Manifestations contre la vie chère en Tunisie : "Le risque répressif est fort" si la contestation continue
Bertrand Badie, spécialiste des relations internationales, a expliqué, jeudi sur franceinfo, que les rassemblements qui ont lieu en Tunisie contre de nouvelles mesures d'austérité démontrent "une coupure du politique par rapport à la société".
"Ces mouvements explosent souvent tout d'un coup, quand on ne les entend pas et peuvent aussi disparaître rapidement", a expliqué Bertrand Badie, jeudi 11 janvier sur franceinfo. Pour ce spécialiste des relations internationales et professeur à Sciences Po, les 600 arrestations dans plusieurs de Tunisie depuis lundi lors de rassemblements contre de nouvelles mesures d'austérité démontrent "une coupure du politique par rapport à la société".

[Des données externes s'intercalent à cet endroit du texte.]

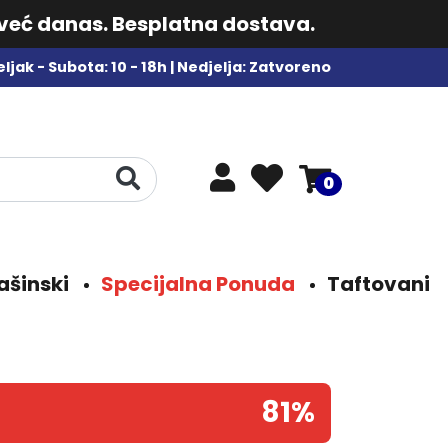
 već danas. Besplatna dostava.
ljak - Subota: 10 - 18h | Nedjelja: Zatvoreno
0
ašinski
Specijalna Ponuda
Taftovani
81%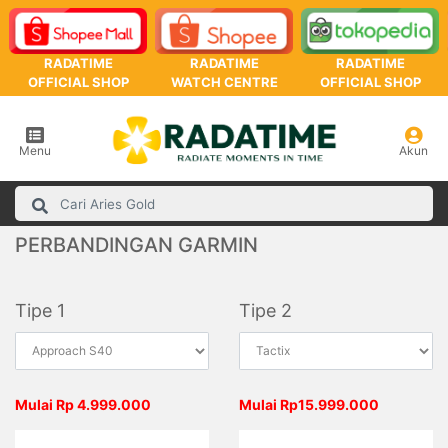
RADATIME
RADATIME
RADATIME
OFFICIAL SHOP
WATCH CENTRE
OFFICIAL SHOP
Menu
Akun
PERBANDINGAN GARMIN
Tipe 1
Tipe 2
Mulai Rp 4.999.000
Mulai Rp15.999.000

franceinfo : Qu'est-ce que qui a déclenché ce mouvement ?
Bertrand Badie : C'est la conjonction de trois facteurs avec une sorte de révolte spontanée contre des conditions économiques et une situation de l'emploi très défavorables. Il y a ensuite une politique économique et l'annonce de mesures gouvernementales qui sont d'inspiration libérale et perçues comme privatives et aggravant les choses, par les petites gens. Enfin, il y a un soupçon, une accusation de dérive autoritaire portée à l'encontre du système politique. Il ne faut pas oublier qu'en Tunisie, beaucoup dans l'entourage du président voudraient réformer la Constitution pour la rendre plus présidentielle.
Est-ce une forme de contestation classique en Tunisie et ailleurs dans le monde ?

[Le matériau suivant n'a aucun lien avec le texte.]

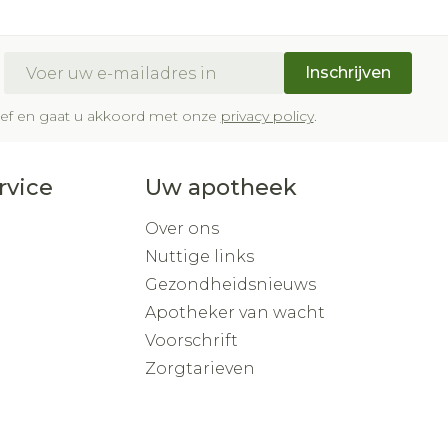
E-mail adres
Inschrijven
brief en gaat u akkoord met onze
privacy policy
.
rvice
Uw apotheek
Over ons
Nuttige links
Gezondheidsnieuws
Apotheker van wacht
Voorschrift
Zorgtarieven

C'est à peu près des symptômes qu'on retrouvait en Iran, il y a une dizaine de jours. C'est aussi les symptômes qu'on retrouve dans l'histoire tunisienne dès les émeutes de la fin de 1984. Elles avaient marqué le début de la fin pour Habib Bourguiba [chef d'Etat de 1957 à 1987]. Nous sommes dans un monde où les sociétés se réveillent sans qu'il y ait nécessairement de leader. C'est une forme nouvelle d'expression et de mobilisation de la société. C'est un phénomène qui tend à se banaliser dans beaucoup de pays, notamment ceux du Sud, mais aussi dans les pays du Nord avec la vague populiste. Il y a une coupure du politique par rapport à la société. Elle est orchestrée en Tunisie, en ce moment, par cette formule qu'on retrouvait aussi en Iran, il y a quelques jours : "Il est nécessaire de prendre des mesures économiques drastiques pour améliorer la situation du pays." Ce sont des choses que la population n'est pas forcément apte à entendre, surtout lorsqu'on souffre de la faim ou du chômage.

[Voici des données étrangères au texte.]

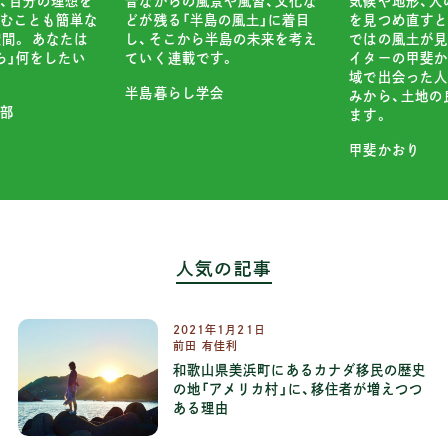
や風習、文化な
小さいからこそ
気候や地形、人の暮らしや風習
の風土」に着目
ぎゅっと詰め込
を見つめ直すと、その土地なら
島の未来を考え
「小屋」という
ではの風土が見えてきます。ラ
。
「小屋があった
イターの甲斐かおりさんが、地
ですか？
域で出会った人びとの言葉や営
みから、土地の良さをひもとき
ココロマチ編集
ます。
甲斐かおり
人気の記事
2021
年
1
月
21
日
前田 有佳利
和歌山県美浜町にあるカナダ移民の歴史
の地「アメリカ村」に、移住者が増えつつ
ある理由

Plus de 600 personnes ont été arrêtées ces trois derniers jours en Tunisie. Y a-t-il une volonté de réprimer le mouvement ?
Les récits que l'on en a indiquent effectivement que la réaction est assez forte. Ben Ali [chef d'Etat de 1987 à 2011] a perdu le pouvoir parce qu'après une pulsion répressive, il a baissé les bras, encouragé par la communauté internationale et à l'époque surtout par les États-Unis. Là, on se dit à Tunis que si l'on baisse les bras, il risque de se produire la même chose qu'il y a sept ans. Ce risque répressif est fort, si du moins ces mouvements venaient à continuer. Le défaut de légitimité, ou en tout cas d'adhésion réelle de la population aux institutions, fait que les institutions risquent d'être les premières victimes de ces mouvements, s'ils viennent à durer. Ces mouvements explosent souvent tout d'un coup, quand on ne les entend pas et peuvent aussi disparaître rapidement.